## Work item
Set down each record below precisely, skipping the pictures.
■ ■ ■ ■ ■
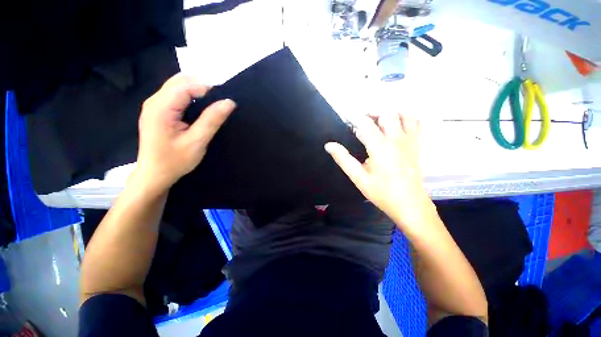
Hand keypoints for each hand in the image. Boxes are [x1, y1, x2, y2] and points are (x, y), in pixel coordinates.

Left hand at [135, 74, 234, 192]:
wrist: (155, 175)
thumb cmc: (174, 161)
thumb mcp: (197, 142)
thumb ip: (212, 120)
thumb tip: (228, 102)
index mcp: (161, 108)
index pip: (185, 85)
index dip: (207, 89)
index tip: (223, 102)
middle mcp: (154, 101)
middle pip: (179, 81)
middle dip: (201, 88)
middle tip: (217, 105)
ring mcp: (154, 105)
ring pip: (178, 86)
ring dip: (196, 92)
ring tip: (210, 108)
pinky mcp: (157, 111)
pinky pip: (175, 95)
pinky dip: (190, 98)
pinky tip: (198, 111)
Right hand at [325, 113, 432, 228]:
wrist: (409, 204)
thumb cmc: (381, 192)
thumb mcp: (358, 177)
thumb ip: (343, 159)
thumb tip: (329, 145)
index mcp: (380, 147)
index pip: (366, 123)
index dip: (354, 117)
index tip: (346, 117)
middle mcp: (396, 139)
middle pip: (386, 113)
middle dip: (372, 112)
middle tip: (361, 121)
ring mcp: (410, 141)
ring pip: (403, 115)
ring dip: (389, 114)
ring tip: (378, 122)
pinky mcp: (417, 145)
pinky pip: (415, 123)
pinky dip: (405, 118)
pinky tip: (396, 126)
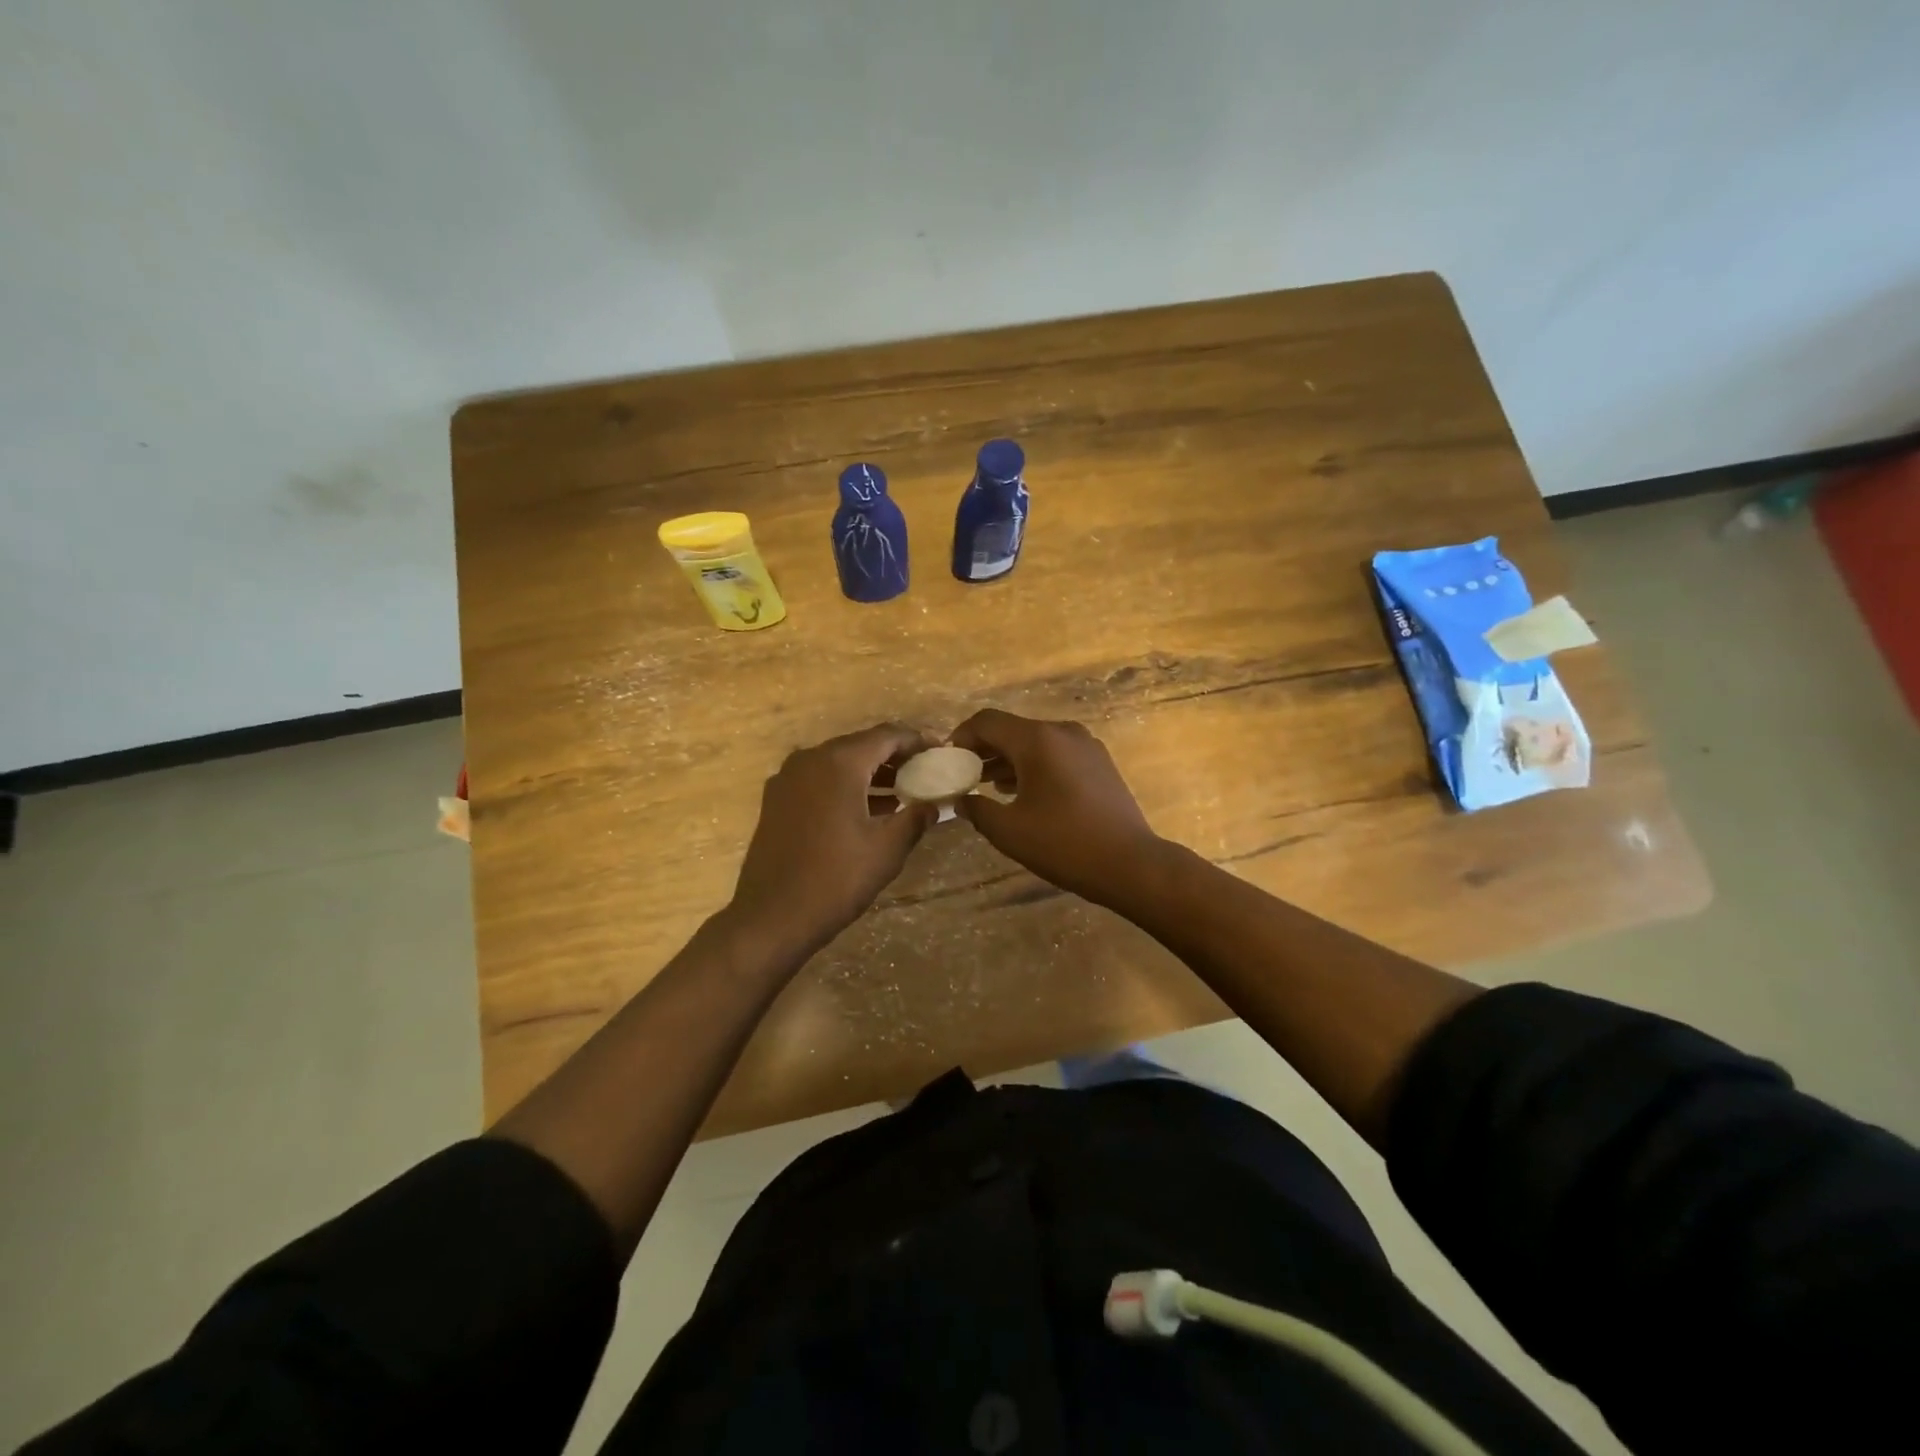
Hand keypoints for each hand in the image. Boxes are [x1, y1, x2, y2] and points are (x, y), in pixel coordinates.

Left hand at [726, 724, 937, 959]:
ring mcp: (788, 779)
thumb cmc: (836, 879)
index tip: (940, 751)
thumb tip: (934, 805)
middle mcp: (810, 759)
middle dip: (895, 756)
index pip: (887, 735)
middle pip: (861, 745)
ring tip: (902, 791)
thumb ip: (915, 818)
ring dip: (870, 772)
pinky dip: (846, 785)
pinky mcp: (776, 800)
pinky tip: (866, 808)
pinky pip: (819, 780)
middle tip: (925, 771)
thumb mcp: (887, 849)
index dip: (917, 741)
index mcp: (839, 763)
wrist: (772, 917)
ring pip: (838, 763)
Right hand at [949, 709, 1164, 907]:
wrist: (1131, 864)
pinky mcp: (1099, 762)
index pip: (987, 722)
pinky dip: (1033, 766)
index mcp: (1037, 740)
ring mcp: (1085, 745)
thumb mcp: (1009, 831)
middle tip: (963, 775)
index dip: (961, 737)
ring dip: (1008, 759)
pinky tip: (1021, 792)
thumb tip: (962, 799)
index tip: (946, 760)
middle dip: (984, 750)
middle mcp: (1062, 732)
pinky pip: (1055, 753)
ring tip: (987, 786)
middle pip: (1011, 729)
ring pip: (1035, 742)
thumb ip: (977, 809)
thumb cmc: (1064, 844)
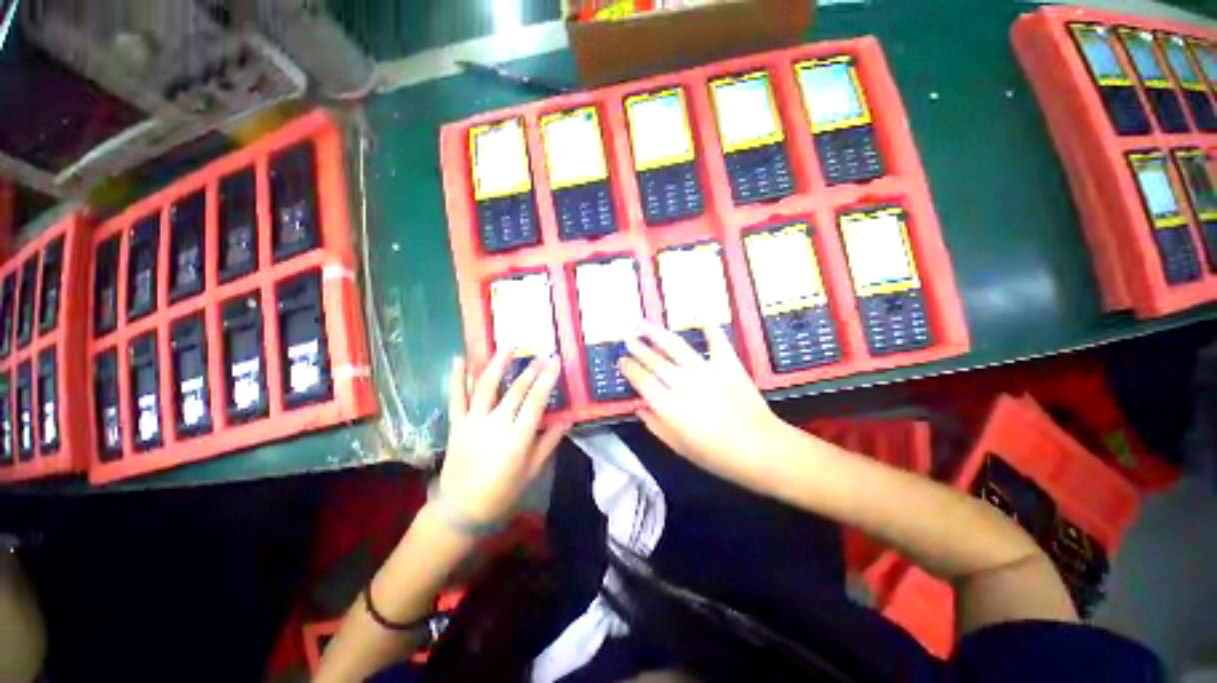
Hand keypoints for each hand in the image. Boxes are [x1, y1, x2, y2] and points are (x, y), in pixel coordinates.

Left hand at [440, 349, 566, 523]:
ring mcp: (472, 424)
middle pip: (515, 391)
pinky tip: (459, 358)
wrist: (460, 512)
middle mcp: (494, 427)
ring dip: (498, 364)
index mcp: (516, 441)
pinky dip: (457, 378)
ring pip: (486, 388)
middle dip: (530, 370)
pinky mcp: (456, 425)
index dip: (547, 379)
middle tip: (541, 353)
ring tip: (508, 345)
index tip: (556, 361)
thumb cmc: (502, 494)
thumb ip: (548, 442)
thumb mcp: (531, 472)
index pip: (535, 403)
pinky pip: (456, 398)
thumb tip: (567, 419)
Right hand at [619, 322, 787, 486]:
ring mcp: (706, 371)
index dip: (630, 369)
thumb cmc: (717, 456)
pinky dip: (710, 329)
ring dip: (657, 333)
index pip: (642, 381)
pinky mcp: (728, 364)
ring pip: (676, 347)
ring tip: (643, 323)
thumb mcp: (679, 447)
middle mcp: (684, 384)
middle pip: (655, 361)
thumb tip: (639, 407)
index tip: (622, 361)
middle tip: (627, 337)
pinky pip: (717, 342)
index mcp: (669, 407)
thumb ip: (655, 425)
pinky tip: (701, 319)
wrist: (762, 450)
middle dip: (638, 347)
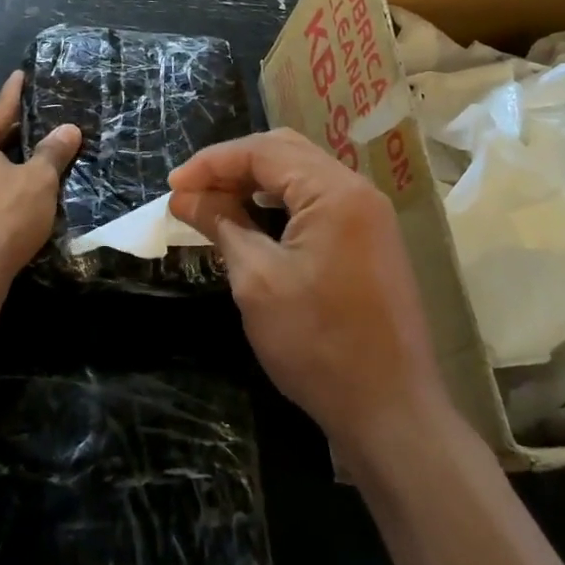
■ ■ ■ ■ ■
## Answer to the problem
Hand keypoints for each hand in the image. Boxes are [x1, y1, x2, y2] and points are (x, y), in pixel coordinates.

Left hand at [135, 74, 234, 192]:
wrist: (155, 175)
thumb cmc: (174, 161)
thumb mcp: (197, 142)
thumb ip: (212, 120)
thumb tip: (228, 102)
index mcp: (161, 108)
index pip: (185, 85)
index dip: (207, 89)
index tip: (223, 102)
middle mcp: (154, 101)
middle pip: (179, 81)
middle dip: (201, 88)
middle tip: (217, 105)
ring mcp: (154, 105)
ring pip: (178, 86)
ring dip: (196, 92)
ring tip: (210, 108)
pinky mcp: (157, 111)
pinky pip: (175, 95)
pinky dip: (190, 98)
pinky tip: (198, 111)
Right hand at [325, 113, 432, 228]:
wrist: (409, 204)
thumb cmc: (381, 192)
thumb mcp: (358, 177)
thumb ip: (343, 159)
thumb tip: (329, 145)
index mcp: (380, 147)
index pip: (366, 123)
index dip: (354, 117)
index tip: (346, 117)
middle mcp: (396, 139)
middle pip: (386, 113)
middle dip: (372, 112)
middle tip: (361, 121)
ring mcp: (410, 141)
ring pip: (403, 115)
ring dip: (389, 114)
ring tip: (378, 122)
pinky mcp: (417, 145)
pinky pip: (415, 123)
pinky dip: (405, 118)
pinky tip: (396, 126)
Hand keypoints for each hand in the image. Boxes are [x1, y1, x2, y2] and points are (x, y), in pixel coordinates.

Left hand at [726, 724, 937, 959]:
ring mcp: (788, 779)
thumb cmc: (836, 879)
index tip: (940, 751)
thumb tip: (934, 805)
middle mcp: (810, 759)
middle dip: (895, 756)
index pip: (887, 735)
middle pip: (861, 745)
ring tip: (902, 791)
thumb ip: (915, 818)
ring dip: (870, 772)
pinky dip: (846, 785)
pinky mcp: (776, 800)
pinky tip: (866, 808)
pinky pip: (819, 780)
middle tip: (925, 771)
thumb mcp: (887, 849)
index dip: (917, 741)
index mcp: (839, 763)
wrist: (772, 917)
ring pip: (838, 763)
Right hand at [949, 709, 1164, 907]:
wrist: (1131, 864)
pinky mcp: (1099, 762)
index pip: (987, 722)
pinky dip: (1033, 766)
index mcp: (1037, 740)
ring mcp: (1085, 745)
thumb mcp: (1009, 831)
middle tip: (963, 775)
index dip: (961, 737)
ring dip: (1008, 759)
pinky tip: (1021, 792)
thumb tip: (962, 799)
index tip: (946, 760)
middle dip: (984, 750)
middle mcp: (1062, 732)
pinky pip: (1055, 753)
ring tip: (987, 786)
middle pip: (1011, 729)
ring pip: (1035, 742)
thumb ip: (977, 809)
thumb cmc: (1064, 844)
Hand keypoints for each hand in the image. Boxes are [x1, y1, x2, y2] and points are (x, y), in pixel coordinates.

Left hand at [440, 349, 566, 523]:
ring mcp: (472, 424)
middle pip: (515, 391)
pinky tip: (459, 358)
wrist: (460, 512)
middle mcp: (494, 427)
ring dip: (498, 364)
index mcp: (516, 441)
pinky dip: (457, 378)
ring pip: (486, 388)
middle dip: (530, 370)
pinky mcp: (456, 425)
index dip: (547, 379)
middle tip: (541, 353)
ring tip: (508, 345)
index tip: (556, 361)
thumb cmc: (502, 494)
thumb ip: (548, 442)
thumb mcp: (531, 472)
index pip: (535, 403)
pinky pip: (456, 398)
thumb tip: (567, 419)
Right hand at [619, 322, 787, 486]:
ring mcp: (706, 371)
index dip: (630, 369)
thumb cmc: (717, 456)
pinky dip: (710, 329)
ring dip: (657, 333)
index pip: (642, 381)
pinky mcp: (728, 364)
ring pip: (676, 347)
ring tip: (643, 323)
thumb mcp: (679, 447)
middle mcp: (684, 384)
middle pip: (655, 361)
thumb tip: (639, 407)
index tip: (622, 361)
middle tip: (627, 337)
pinky pip: (717, 342)
index mcp: (669, 407)
thumb ip: (655, 425)
pinky tip: (701, 319)
wrist: (762, 450)
middle dip: (638, 347)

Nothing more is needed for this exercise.